Abend der Vielfalt 2021

Der bunt erleuchtete Chorraum der Universitätskirche St. Petri. Foto: Guido Kollmeier

"Vielstimmig gegen Hass" - von vielfältiger Toleranz und vom Brücken bauen

Während die Musik durcheinanderwirbelte und das Publikum im Geiste mit auf die Reise nahm, war es in der bunt erleuchteten Universitätskirche St. Petri bis auf die Musik ganz still. „Das war das Ensemble Vagabund. Das Stück hieß turcerska. Das ist rumänisch und heißt übersetzt türkisch", begrüßte Hausherr Pastor Bernd Schwarze die Gäste zu Beginn des Abends der Vielfalt. Und so lebendig wie der musikalische Einstieg sollte es weitergehen. „Vielfalt braucht Diskurs, um sich zu entfalten und sich zu entwickeln. Den wollen wir heute bieten.“, sagte die Präsidentin der Universität zu Lübeck, Frau Prof. Dr.
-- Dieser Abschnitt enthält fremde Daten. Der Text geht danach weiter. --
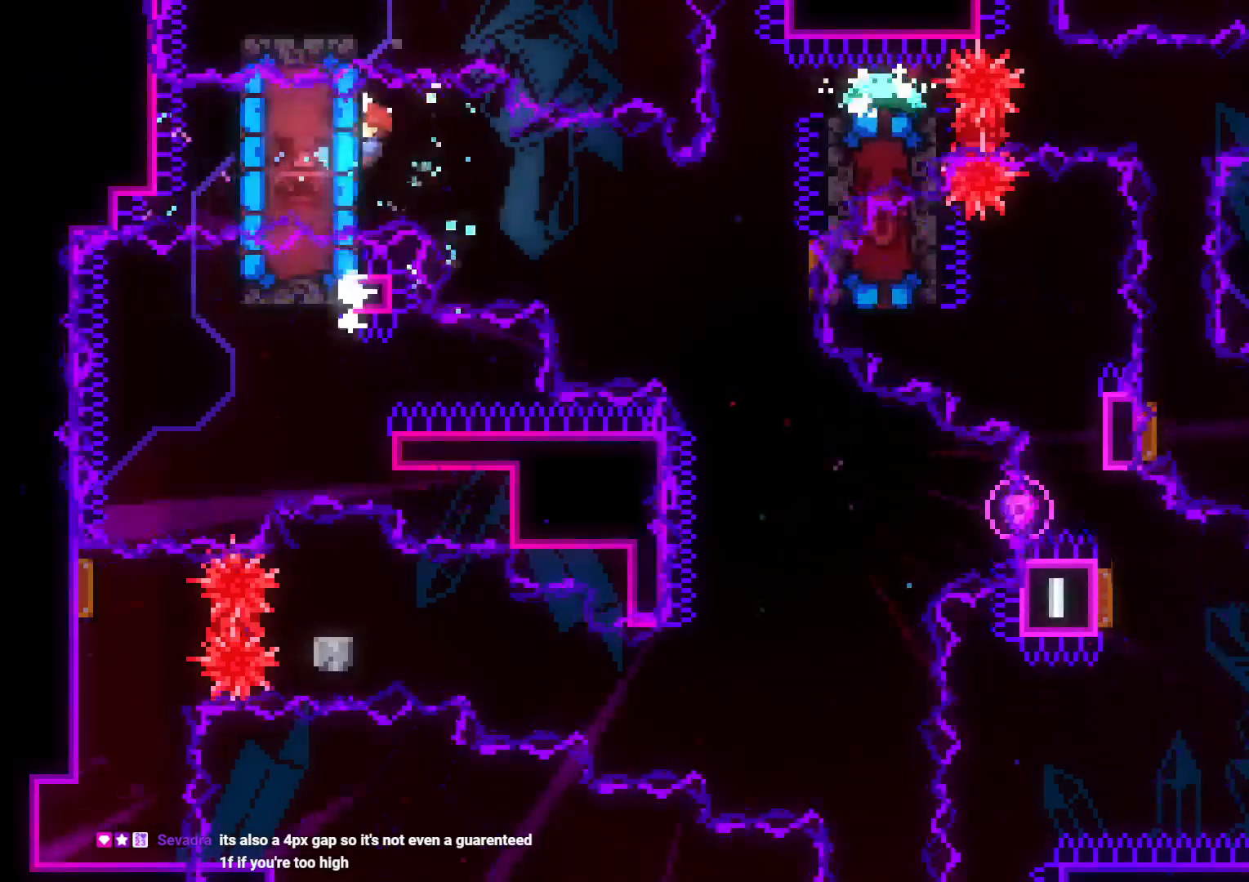
{"dt_ms": 500, "buttons": ["Y", "L2", "DPAD_UP", "DPAD_RIGHT"], "left_stick": "center", "right_stick": "center", "events": [[50, "DPAD_DOWN", "down"], [50, "DPAD_RIGHT", "down"], [83, "B", "down"], [100, "Y", "down"], [167, "B", "up"], [200, "L2", "up"], [267, "Y", "up"], [283, "DPAD_DOWN", "up"], [367, "DPAD_UP", "down"], [467, "Y", "down"], [500, "L2", "down"]]}
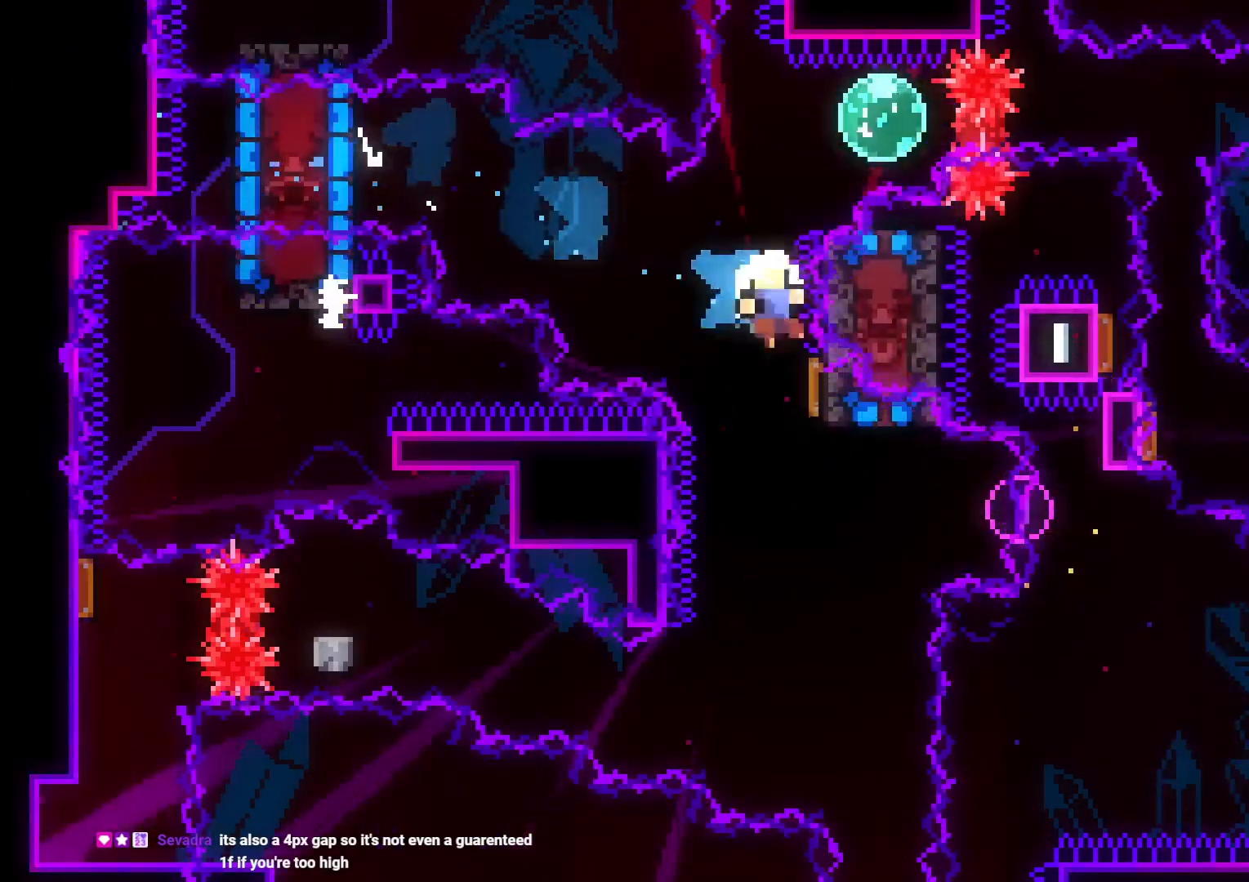
{"dt_ms": 500, "buttons": [], "left_stick": "center", "right_stick": "center", "events": [[83, "L2", "up"], [133, "Y", "up"], [167, "DPAD_UP", "up"], [217, "DPAD_DOWN", "down"], [283, "DPAD_DOWN", "up"], [283, "DPAD_RIGHT", "up"], [300, "A", "down"], [450, "A", "up"]]}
Gillessen-Kaesbach während Ihrer Begrüßung im Namen der drei ausrichtenden Lübecker Hochschulen.

Zum ersten Mal veranstalten die Uni, die TH und die MHL den „Abend der Vielfalt“ gemeinsam. Die Veranstaltung fand unter der Schirmherrschaft und Mitwirkung von Bundespräsident a. D. Joachim Gauck statt.

Seufzend begann der Bundespräsident a.D. Joachim Gauck seinen Vortrag:“9. November und ich bin hier. Natürlich ist dieses Datum ein sehr ambivalentes Datum.“ Der Tag erinnere uns an tiefes Versagen und an wunderbares Gelingen, fügte er hinzu während er die verschiedenen Jahre ansprach, in denen der 9. November eine Rolle spielte. Er erinnerte an die Reichspogromnacht 1938 und den tiefen Fall des Landes, aber auch an die Wiedervereinigung Deutschlands im Jahr 1989, die durch den Mauerfall begann. Toleranz sei für ihn nicht Gleichgültigkeit. Das sei zu einfach. Toleranz sei nicht zwangsläufig auch Anerkennung, führte er weiter aus. Auch Streit sei eine Art von Toleranz, sagte Gauck. Das sei nicht einfach, gehöre zur Toleranz aber dazu. Gerade in Bezug auf die AfD falle es ihm oft schwer, diese Art der Toleranz selbst zu leben. „Tolerieren heißt nicht mögen, sondern es kann auch heißen, dass ich gezwungen bin zu kämpfen“, so Gauck. Der Applaus währte lange nach diesem Impulsvortrag.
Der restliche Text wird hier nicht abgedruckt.